Copy the lines from the start of the records through the line containing "Fleurs de néon", swapping "Uncategorized" for "Miscellaneous" and leaving everything else untouched.

> [Available data]
□ □ □ □ □
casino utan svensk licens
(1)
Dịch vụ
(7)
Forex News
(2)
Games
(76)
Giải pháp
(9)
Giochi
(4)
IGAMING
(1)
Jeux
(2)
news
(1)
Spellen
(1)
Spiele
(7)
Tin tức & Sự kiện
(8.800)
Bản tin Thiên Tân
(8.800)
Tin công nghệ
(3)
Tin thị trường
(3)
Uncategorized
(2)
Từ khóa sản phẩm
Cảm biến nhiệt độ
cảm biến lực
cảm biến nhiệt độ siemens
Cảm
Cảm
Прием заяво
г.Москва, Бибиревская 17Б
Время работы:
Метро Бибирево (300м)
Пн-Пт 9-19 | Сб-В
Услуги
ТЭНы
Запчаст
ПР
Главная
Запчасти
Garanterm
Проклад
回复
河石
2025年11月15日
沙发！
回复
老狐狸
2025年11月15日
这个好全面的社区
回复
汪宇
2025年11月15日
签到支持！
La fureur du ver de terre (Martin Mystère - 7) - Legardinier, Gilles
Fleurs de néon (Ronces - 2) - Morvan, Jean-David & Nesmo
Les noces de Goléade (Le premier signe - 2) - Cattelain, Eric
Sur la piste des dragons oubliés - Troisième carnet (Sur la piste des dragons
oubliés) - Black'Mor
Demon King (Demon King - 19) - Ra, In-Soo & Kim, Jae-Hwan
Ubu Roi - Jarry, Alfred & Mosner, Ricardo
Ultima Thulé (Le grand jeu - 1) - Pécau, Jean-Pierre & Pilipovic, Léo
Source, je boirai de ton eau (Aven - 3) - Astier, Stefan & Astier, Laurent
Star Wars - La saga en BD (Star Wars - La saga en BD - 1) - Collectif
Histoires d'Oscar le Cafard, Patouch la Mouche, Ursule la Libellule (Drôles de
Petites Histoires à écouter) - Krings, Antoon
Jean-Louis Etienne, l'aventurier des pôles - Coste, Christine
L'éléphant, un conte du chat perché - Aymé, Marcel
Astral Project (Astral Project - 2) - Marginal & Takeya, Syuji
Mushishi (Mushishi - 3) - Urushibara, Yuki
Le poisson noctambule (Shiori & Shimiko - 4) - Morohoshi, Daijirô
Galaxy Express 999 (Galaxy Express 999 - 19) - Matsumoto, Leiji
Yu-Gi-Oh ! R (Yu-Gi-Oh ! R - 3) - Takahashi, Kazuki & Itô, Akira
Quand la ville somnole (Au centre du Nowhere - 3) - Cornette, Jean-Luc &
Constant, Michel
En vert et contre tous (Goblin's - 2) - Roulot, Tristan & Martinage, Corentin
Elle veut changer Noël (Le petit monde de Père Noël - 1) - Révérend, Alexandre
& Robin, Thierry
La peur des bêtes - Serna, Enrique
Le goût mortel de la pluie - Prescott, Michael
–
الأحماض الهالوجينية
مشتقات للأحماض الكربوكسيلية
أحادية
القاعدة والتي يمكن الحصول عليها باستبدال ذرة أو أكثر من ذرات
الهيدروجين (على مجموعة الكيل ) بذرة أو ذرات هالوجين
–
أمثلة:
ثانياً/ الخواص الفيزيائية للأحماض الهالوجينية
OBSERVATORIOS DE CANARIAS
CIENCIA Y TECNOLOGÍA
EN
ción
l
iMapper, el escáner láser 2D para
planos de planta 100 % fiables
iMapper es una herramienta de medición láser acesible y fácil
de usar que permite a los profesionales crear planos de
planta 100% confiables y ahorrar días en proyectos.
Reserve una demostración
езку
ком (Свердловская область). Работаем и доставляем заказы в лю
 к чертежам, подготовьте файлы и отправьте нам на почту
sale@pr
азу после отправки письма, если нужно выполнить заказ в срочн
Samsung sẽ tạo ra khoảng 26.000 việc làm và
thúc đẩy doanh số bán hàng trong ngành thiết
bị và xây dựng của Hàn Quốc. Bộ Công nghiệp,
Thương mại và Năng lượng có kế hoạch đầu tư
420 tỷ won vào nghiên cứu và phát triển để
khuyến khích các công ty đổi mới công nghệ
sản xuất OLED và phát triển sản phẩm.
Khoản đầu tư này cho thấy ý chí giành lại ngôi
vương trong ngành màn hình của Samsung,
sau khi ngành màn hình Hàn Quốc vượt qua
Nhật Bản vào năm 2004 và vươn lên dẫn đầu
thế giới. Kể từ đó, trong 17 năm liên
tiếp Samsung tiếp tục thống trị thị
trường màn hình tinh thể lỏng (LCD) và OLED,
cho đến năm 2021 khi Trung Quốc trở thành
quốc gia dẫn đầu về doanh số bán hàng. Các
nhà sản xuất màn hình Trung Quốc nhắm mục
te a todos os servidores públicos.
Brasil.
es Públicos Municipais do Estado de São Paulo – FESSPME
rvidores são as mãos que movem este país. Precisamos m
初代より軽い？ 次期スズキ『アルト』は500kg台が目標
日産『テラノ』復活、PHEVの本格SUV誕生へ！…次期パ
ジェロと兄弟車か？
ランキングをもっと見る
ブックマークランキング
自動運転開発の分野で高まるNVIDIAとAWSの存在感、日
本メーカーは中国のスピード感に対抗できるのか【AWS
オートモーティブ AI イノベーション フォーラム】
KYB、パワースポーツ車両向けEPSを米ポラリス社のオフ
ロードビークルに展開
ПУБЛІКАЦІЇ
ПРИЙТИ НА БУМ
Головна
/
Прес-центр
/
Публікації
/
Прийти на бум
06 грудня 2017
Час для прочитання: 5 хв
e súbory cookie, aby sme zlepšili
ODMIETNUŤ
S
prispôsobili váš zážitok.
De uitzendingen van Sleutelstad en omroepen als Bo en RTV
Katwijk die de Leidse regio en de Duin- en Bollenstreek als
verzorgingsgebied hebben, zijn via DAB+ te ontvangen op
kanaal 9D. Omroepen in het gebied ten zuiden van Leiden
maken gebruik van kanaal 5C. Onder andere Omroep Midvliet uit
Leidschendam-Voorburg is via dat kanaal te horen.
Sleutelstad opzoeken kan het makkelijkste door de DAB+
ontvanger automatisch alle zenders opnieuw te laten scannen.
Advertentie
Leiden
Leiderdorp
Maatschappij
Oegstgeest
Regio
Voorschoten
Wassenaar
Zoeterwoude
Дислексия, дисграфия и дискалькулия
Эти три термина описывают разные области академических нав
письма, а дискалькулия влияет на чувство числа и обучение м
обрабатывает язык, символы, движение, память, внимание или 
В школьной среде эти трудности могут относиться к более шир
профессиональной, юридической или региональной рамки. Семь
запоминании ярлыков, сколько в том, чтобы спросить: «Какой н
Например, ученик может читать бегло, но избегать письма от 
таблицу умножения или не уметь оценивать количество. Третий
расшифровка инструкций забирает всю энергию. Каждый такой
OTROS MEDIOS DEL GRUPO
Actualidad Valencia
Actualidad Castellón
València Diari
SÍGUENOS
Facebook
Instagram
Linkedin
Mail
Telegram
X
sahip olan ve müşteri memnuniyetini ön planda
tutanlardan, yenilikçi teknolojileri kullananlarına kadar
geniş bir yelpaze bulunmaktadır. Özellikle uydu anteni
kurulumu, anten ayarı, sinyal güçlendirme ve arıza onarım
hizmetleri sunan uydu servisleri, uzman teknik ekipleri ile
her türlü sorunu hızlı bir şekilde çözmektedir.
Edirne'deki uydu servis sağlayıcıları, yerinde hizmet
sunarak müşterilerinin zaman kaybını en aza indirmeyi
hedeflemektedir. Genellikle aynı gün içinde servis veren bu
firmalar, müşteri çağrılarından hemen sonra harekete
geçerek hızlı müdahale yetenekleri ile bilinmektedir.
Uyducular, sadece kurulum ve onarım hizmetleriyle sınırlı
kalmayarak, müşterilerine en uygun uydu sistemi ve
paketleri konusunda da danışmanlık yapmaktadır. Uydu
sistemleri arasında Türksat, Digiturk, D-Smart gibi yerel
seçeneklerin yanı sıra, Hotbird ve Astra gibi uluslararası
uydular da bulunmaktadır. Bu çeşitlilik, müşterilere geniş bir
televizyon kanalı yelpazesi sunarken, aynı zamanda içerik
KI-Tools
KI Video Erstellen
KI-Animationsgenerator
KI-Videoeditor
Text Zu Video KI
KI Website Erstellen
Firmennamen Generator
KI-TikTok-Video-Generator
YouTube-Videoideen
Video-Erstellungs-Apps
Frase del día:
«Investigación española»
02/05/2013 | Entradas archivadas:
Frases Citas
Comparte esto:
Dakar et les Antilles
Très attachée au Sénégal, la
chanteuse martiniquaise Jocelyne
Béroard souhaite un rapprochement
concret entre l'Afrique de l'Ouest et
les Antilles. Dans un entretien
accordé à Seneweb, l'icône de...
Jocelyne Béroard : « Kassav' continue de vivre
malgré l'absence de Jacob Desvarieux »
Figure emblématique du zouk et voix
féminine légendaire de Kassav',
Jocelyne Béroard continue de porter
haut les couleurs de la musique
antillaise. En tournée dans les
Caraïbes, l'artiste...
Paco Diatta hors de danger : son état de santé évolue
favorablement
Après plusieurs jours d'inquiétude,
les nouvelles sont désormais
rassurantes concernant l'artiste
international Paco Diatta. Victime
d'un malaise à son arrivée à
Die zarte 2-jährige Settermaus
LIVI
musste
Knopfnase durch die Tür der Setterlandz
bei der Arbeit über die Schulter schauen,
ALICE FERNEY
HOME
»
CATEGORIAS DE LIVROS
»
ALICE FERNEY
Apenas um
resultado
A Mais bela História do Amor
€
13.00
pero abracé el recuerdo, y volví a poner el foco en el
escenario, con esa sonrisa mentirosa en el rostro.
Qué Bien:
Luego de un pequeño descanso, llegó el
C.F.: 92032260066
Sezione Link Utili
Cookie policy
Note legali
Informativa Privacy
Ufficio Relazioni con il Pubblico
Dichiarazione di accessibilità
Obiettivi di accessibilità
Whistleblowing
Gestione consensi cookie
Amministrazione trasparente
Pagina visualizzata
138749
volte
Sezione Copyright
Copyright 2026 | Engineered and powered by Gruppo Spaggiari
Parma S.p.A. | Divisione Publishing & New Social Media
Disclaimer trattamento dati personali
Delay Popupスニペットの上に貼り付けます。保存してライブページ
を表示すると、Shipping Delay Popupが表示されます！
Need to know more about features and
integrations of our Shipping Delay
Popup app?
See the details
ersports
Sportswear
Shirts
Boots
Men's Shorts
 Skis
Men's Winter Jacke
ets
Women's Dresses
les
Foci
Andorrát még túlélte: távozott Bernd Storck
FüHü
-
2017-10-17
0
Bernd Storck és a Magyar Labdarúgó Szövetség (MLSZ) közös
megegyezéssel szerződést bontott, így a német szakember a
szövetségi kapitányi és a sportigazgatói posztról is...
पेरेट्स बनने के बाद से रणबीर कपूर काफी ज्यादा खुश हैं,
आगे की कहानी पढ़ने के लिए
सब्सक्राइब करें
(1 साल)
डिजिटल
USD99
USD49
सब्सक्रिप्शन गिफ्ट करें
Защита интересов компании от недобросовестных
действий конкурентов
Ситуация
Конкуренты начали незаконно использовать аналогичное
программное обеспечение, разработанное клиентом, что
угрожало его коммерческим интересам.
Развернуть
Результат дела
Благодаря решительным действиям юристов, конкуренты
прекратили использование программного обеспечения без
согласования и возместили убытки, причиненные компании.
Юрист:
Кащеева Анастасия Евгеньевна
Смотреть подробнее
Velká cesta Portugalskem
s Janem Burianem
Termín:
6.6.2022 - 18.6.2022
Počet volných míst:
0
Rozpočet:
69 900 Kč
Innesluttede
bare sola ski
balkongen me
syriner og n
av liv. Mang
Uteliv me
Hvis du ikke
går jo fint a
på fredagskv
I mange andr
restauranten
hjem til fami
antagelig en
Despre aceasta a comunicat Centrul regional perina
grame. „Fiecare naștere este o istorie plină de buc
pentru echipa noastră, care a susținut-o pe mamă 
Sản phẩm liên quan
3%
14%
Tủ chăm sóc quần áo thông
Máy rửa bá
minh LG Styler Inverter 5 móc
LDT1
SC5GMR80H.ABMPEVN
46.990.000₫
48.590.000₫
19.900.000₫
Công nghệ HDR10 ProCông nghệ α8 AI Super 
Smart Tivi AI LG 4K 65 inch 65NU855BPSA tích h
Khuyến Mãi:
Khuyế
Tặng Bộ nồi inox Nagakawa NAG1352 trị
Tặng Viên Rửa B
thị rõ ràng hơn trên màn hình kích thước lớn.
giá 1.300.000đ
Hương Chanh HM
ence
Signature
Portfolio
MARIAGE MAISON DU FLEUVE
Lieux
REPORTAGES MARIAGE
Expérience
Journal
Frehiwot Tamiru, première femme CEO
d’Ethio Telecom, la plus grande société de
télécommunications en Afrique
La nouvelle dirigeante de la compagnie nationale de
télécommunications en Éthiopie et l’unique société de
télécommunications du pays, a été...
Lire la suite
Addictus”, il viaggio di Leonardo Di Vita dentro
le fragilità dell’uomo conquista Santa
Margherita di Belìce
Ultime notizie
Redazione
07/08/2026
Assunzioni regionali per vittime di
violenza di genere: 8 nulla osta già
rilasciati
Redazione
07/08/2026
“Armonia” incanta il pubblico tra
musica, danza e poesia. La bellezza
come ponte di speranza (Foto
□ □ □ □ □
> [Result for this exercise]
casino utan svensk licens
(1)
Dịch vụ
(7)
Forex News
(2)
Games
(76)
Giải pháp
(9)
Giochi
(4)
IGAMING
(1)
Jeux
(2)
news
(1)
Spellen
(1)
Spiele
(7)
Tin tức & Sự kiện
(8.800)
Bản tin Thiên Tân
(8.800)
Tin công nghệ
(3)
Tin thị trường
(3)
Miscellaneous
(2)
Từ khóa sản phẩm
Cảm biến nhiệt độ
cảm biến lực
cảm biến nhiệt độ siemens
Cảm
Cảm
Прием заяво
г.Москва, Бибиревская 17Б
Время работы:
Метро Бибирево (300м)
Пн-Пт 9-19 | Сб-В
Услуги
ТЭНы
Запчаст
ПР
Главная
Запчасти
Garanterm
Проклад
回复
河石
2025年11月15日
沙发！
回复
老狐狸
2025年11月15日
这个好全面的社区
回复
汪宇
2025年11月15日
签到支持！
La fureur du ver de terre (Martin Mystère - 7) - Legardinier, Gilles
Fleurs de néon (Ronces - 2) - Morvan, Jean-David & Nesmo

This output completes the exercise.